Transcribe the following entries word for word; no picture is to appear in the copy.

Page images and extracted text:
########

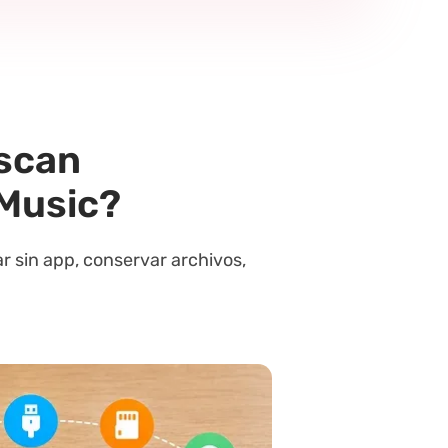
uscan
Music?
r sin app, conservar archivos,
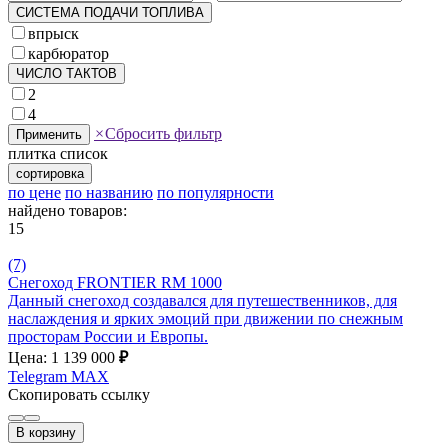
СИСТЕМА ПОДАЧИ ТОПЛИВА
впрыск
карбюратор
ЧИСЛО ТАКТОВ
2
4
×
Сбросить фильтр
Применить
плитка
список
сортировка
по цене
по названию
по популярности
найдено товаров:
15
(7)
Снегоход FRONTIER RM 1000
Данный снегоход создавался для путешественников, для
наслаждения и ярких эмоций при движении по снежным
просторам России и Европы.
Цена: 1 139 000
₽
Telegram
MAX
Скопировать ссылку
В корзину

########

Solution to the problem:
uscan
Music?
r sin app, conservar archivos,
СИСТЕМА ПОДАЧИ ТОПЛИВА
впрыск
карбюратор
ЧИСЛО ТАКТОВ
2
4
×
Сбросить фильтр
Применить
плитка
список
сортировка
по цене
по названию
по популярности
найдено товаров:
15
(7)
Снегоход FRONTIER RM 1000
Данный снегоход создавался для путешественников, для
наслаждения и ярких эмоций при движении по снежным
просторам России и Европы.
Цена: 1 139 000
₽
Telegram
MAX
Скопировать ссылку
В корзину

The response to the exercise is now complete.